:: Goal ::
Format the lines from the one containing "pose: elev=142.7 azim=65.2" through the one containing "Dot at: (374, 284)", inclusive, as a numbered list with blank lines omitted.

** start of Entries shown **

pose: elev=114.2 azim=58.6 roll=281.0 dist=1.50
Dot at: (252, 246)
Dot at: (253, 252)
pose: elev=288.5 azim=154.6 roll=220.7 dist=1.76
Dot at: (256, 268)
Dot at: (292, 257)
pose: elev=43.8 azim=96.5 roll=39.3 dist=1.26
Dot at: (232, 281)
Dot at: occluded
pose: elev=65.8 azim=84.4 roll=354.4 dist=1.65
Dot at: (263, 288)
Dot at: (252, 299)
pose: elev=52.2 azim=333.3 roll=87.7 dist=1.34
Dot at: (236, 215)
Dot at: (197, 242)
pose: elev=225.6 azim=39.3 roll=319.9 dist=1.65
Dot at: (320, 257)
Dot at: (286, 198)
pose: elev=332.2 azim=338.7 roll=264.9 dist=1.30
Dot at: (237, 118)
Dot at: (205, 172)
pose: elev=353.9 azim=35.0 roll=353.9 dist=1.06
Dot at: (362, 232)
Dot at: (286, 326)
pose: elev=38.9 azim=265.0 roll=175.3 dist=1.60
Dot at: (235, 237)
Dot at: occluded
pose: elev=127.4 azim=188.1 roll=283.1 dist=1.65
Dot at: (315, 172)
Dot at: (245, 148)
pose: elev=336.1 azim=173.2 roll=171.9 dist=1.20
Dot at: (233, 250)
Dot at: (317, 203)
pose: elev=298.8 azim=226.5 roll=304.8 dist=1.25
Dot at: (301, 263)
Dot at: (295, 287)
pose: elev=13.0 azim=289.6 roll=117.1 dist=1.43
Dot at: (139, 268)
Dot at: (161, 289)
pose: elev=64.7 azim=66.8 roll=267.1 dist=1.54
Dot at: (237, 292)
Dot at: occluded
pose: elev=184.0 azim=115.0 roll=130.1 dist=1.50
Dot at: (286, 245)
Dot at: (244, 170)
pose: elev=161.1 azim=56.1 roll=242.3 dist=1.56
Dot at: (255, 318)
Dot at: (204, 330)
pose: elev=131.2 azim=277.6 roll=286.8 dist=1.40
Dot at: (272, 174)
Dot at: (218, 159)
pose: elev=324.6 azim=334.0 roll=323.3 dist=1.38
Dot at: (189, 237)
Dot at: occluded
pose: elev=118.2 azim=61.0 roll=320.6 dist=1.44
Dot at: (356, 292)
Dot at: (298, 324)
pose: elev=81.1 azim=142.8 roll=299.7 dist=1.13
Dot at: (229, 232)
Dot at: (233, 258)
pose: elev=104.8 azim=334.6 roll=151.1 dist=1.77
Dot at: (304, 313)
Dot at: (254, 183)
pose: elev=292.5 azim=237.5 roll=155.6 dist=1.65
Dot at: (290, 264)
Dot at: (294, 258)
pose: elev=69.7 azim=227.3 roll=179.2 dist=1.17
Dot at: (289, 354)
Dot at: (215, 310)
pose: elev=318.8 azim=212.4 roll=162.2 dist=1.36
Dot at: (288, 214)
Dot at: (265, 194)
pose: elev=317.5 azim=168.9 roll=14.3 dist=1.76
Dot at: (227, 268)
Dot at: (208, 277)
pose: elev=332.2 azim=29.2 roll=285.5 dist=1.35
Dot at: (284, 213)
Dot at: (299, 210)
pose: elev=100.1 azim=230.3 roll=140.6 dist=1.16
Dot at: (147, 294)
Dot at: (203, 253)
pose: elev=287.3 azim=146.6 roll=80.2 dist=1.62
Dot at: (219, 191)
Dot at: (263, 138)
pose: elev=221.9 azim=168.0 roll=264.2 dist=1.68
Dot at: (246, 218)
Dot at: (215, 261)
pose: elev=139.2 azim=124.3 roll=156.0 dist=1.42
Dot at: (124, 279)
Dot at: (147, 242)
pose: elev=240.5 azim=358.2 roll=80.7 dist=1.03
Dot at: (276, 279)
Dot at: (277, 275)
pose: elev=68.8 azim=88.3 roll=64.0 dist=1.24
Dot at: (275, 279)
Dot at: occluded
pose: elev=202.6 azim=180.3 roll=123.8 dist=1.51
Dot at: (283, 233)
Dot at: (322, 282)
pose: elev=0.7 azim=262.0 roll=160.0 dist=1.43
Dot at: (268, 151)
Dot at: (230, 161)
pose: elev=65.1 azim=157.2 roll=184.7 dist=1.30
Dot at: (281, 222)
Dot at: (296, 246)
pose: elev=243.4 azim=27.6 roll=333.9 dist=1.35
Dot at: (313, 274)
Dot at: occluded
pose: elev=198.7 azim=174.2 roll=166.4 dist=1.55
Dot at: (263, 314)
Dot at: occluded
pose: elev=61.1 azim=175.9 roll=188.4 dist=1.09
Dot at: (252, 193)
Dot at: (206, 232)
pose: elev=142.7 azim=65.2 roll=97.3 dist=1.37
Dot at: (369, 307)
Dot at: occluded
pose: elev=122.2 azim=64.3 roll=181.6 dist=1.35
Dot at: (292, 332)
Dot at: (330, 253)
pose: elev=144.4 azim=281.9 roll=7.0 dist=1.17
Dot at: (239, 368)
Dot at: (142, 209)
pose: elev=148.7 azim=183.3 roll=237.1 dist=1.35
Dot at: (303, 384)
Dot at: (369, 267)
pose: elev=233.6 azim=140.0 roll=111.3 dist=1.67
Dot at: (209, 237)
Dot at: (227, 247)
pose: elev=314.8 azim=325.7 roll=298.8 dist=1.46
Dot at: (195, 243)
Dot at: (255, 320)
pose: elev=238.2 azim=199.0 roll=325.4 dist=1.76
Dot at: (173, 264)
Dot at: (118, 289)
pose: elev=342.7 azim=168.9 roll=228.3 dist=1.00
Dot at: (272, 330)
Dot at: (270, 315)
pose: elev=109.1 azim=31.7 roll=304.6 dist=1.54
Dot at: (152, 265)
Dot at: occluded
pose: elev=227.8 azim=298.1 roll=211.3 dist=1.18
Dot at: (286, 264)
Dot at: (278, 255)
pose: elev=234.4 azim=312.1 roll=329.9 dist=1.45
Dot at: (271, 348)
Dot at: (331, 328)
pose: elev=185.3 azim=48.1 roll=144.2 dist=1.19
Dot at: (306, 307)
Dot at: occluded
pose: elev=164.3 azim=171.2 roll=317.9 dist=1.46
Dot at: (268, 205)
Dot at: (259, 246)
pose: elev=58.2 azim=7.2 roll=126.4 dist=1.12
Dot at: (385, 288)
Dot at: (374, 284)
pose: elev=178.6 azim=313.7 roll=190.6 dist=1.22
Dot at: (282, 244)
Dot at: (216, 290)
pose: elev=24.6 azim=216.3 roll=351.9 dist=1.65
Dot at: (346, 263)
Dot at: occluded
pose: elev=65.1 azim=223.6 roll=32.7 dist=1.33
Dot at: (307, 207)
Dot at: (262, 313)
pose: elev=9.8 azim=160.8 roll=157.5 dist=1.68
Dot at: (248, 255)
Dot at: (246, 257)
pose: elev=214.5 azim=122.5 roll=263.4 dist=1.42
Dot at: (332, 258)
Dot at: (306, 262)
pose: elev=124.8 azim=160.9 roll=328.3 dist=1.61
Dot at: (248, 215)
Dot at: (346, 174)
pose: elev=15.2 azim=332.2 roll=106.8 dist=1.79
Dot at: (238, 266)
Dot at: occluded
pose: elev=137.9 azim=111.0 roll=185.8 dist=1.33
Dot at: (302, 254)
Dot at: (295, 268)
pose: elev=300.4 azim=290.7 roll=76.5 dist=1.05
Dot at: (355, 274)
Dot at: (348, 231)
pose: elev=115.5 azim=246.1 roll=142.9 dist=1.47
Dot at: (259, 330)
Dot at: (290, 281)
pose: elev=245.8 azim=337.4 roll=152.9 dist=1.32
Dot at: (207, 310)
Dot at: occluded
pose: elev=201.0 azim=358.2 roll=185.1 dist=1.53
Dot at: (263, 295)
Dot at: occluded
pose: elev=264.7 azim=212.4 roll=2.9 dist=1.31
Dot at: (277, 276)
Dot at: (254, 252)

** end of Entries shown **

:: Task result ::
1. pose: elev=142.7 azim=65.2 roll=97.3 dist=1.37
2. Dot at: (369, 307)
3. Dot at: occluded
4. pose: elev=122.2 azim=64.3 roll=181.6 dist=1.35
5. Dot at: (292, 332)
6. Dot at: (330, 253)
7. pose: elev=144.4 azim=281.9 roll=7.0 dist=1.17
8. Dot at: (239, 368)
9. Dot at: (142, 209)
10. pose: elev=148.7 azim=183.3 roll=237.1 dist=1.35
11. Dot at: (303, 384)
12. Dot at: (369, 267)
13. pose: elev=233.6 azim=140.0 roll=111.3 dist=1.67
14. Dot at: (209, 237)
15. Dot at: (227, 247)
16. pose: elev=314.8 azim=325.7 roll=298.8 dist=1.46
17. Dot at: (195, 243)
18. Dot at: (255, 320)
19. pose: elev=238.2 azim=199.0 roll=325.4 dist=1.76
20. Dot at: (173, 264)
21. Dot at: (118, 289)
22. pose: elev=342.7 azim=168.9 roll=228.3 dist=1.00
23. Dot at: (272, 330)
24. Dot at: (270, 315)
25. pose: elev=109.1 azim=31.7 roll=304.6 dist=1.54
26. Dot at: (152, 265)
27. Dot at: occluded
28. pose: elev=227.8 azim=298.1 roll=211.3 dist=1.18
29. Dot at: (286, 264)
30. Dot at: (278, 255)
31. pose: elev=234.4 azim=312.1 roll=329.9 dist=1.45
32. Dot at: (271, 348)
33. Dot at: (331, 328)
34. pose: elev=185.3 azim=48.1 roll=144.2 dist=1.19
35. Dot at: (306, 307)
36. Dot at: occluded
37. pose: elev=164.3 azim=171.2 roll=317.9 dist=1.46
38. Dot at: (268, 205)
39. Dot at: (259, 246)
40. pose: elev=58.2 azim=7.2 roll=126.4 dist=1.12
41. Dot at: (385, 288)
42. Dot at: (374, 284)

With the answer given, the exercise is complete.